> Material shown:
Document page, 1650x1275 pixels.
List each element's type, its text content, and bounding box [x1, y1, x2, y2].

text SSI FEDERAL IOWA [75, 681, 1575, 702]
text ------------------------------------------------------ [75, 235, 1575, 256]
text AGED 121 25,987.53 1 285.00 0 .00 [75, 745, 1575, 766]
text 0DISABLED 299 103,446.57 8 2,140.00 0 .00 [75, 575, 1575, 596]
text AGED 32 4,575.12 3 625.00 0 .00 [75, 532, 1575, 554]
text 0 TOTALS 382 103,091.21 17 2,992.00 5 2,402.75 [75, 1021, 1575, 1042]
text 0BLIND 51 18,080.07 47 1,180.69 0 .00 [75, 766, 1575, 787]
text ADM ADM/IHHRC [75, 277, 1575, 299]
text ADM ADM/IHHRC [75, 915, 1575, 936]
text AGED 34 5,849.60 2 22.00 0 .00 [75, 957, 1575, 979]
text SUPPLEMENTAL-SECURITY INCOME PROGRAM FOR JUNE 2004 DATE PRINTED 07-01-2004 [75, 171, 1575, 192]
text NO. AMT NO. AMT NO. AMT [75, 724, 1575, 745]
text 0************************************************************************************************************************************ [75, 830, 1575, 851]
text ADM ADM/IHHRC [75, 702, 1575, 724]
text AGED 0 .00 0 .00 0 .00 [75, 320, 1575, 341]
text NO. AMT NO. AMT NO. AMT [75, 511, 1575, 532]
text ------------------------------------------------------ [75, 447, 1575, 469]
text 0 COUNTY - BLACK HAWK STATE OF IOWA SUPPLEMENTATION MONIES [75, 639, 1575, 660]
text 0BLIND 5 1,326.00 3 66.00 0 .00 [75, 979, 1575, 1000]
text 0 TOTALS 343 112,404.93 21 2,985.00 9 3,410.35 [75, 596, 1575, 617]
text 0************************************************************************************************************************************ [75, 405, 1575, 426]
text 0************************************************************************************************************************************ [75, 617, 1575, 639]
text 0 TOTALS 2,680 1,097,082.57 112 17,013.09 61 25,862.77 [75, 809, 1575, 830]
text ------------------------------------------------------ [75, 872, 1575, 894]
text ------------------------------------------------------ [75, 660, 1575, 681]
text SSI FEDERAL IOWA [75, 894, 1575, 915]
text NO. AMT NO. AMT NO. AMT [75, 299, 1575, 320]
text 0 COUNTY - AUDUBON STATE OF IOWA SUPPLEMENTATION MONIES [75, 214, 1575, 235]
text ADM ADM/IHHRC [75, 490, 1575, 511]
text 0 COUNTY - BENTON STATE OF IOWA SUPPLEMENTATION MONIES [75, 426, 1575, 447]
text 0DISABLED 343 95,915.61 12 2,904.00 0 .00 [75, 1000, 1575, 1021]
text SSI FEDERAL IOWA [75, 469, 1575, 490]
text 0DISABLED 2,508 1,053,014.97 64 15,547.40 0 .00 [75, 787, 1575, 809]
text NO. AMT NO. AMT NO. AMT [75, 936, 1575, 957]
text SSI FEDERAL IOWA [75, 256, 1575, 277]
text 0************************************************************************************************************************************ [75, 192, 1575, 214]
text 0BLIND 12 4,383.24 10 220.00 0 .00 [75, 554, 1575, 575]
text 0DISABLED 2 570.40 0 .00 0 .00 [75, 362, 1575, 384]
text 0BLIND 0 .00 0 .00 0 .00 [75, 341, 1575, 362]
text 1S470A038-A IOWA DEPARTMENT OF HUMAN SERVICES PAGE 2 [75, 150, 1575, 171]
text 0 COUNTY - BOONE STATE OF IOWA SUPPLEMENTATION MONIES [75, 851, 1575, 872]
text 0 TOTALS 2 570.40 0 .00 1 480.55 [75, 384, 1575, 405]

> Your task: The full set of records above is to be printed exactly as it appears.

> Output of the task:
Document page, 1650x1275 pixels.
List each element's type, its text content, and bounding box [x1, y1, x2, y2].

text SSI FEDERAL IOWA [75, 681, 1575, 702]
text ------------------------------------------------------ [75, 235, 1575, 256]
text AGED 121 25,987.53 1 285.00 0 .00 [75, 745, 1575, 766]
text 0DISABLED 299 103,446.57 8 2,140.00 0 .00 [75, 575, 1575, 596]
text AGED 32 4,575.12 3 625.00 0 .00 [75, 532, 1575, 554]
text 0 TOTALS 382 103,091.21 17 2,992.00 5 2,402.75 [75, 1021, 1575, 1042]
text 0BLIND 51 18,080.07 47 1,180.69 0 .00 [75, 766, 1575, 787]
text ADM ADM/IHHRC [75, 277, 1575, 299]
text ADM ADM/IHHRC [75, 915, 1575, 936]
text AGED 34 5,849.60 2 22.00 0 .00 [75, 957, 1575, 979]
text SUPPLEMENTAL-SECURITY INCOME PROGRAM FOR JUNE 2004 DATE PRINTED 07-01-2004 [75, 171, 1575, 192]
text NO. AMT NO. AMT NO. AMT [75, 724, 1575, 745]
text 0************************************************************************************************************************************ [75, 830, 1575, 851]
text ADM ADM/IHHRC [75, 702, 1575, 724]
text AGED 0 .00 0 .00 0 .00 [75, 320, 1575, 341]
text NO. AMT NO. AMT NO. AMT [75, 511, 1575, 532]
text ------------------------------------------------------ [75, 447, 1575, 469]
text 0 COUNTY - BLACK HAWK STATE OF IOWA SUPPLEMENTATION MONIES [75, 639, 1575, 660]
text 0BLIND 5 1,326.00 3 66.00 0 .00 [75, 979, 1575, 1000]
text 0 TOTALS 343 112,404.93 21 2,985.00 9 3,410.35 [75, 596, 1575, 617]
text 0************************************************************************************************************************************ [75, 405, 1575, 426]
text 0************************************************************************************************************************************ [75, 617, 1575, 639]
text 0 TOTALS 2,680 1,097,082.57 112 17,013.09 61 25,862.77 [75, 809, 1575, 830]
text ------------------------------------------------------ [75, 872, 1575, 894]
text ------------------------------------------------------ [75, 660, 1575, 681]
text SSI FEDERAL IOWA [75, 894, 1575, 915]
text NO. AMT NO. AMT NO. AMT [75, 299, 1575, 320]
text 0 COUNTY - AUDUBON STATE OF IOWA SUPPLEMENTATION MONIES [75, 214, 1575, 235]
text ADM ADM/IHHRC [75, 490, 1575, 511]
text 0 COUNTY - BENTON STATE OF IOWA SUPPLEMENTATION MONIES [75, 426, 1575, 447]
text 0DISABLED 343 95,915.61 12 2,904.00 0 .00 [75, 1000, 1575, 1021]
text SSI FEDERAL IOWA [75, 469, 1575, 490]
text 0DISABLED 2,508 1,053,014.97 64 15,547.40 0 .00 [75, 787, 1575, 809]
text NO. AMT NO. AMT NO. AMT [75, 936, 1575, 957]
text SSI FEDERAL IOWA [75, 256, 1575, 277]
text 0************************************************************************************************************************************ [75, 192, 1575, 214]
text 0BLIND 12 4,383.24 10 220.00 0 .00 [75, 554, 1575, 575]
text 0DISABLED 2 570.40 0 .00 0 .00 [75, 362, 1575, 384]
text 0BLIND 0 .00 0 .00 0 .00 [75, 341, 1575, 362]
text 1S470A038-A IOWA DEPARTMENT OF HUMAN SERVICES PAGE 2 [75, 150, 1575, 171]
text 0 COUNTY - BOONE STATE OF IOWA SUPPLEMENTATION MONIES [75, 851, 1575, 872]
text 0 TOTALS 2 570.40 0 .00 1 480.55 [75, 384, 1575, 405]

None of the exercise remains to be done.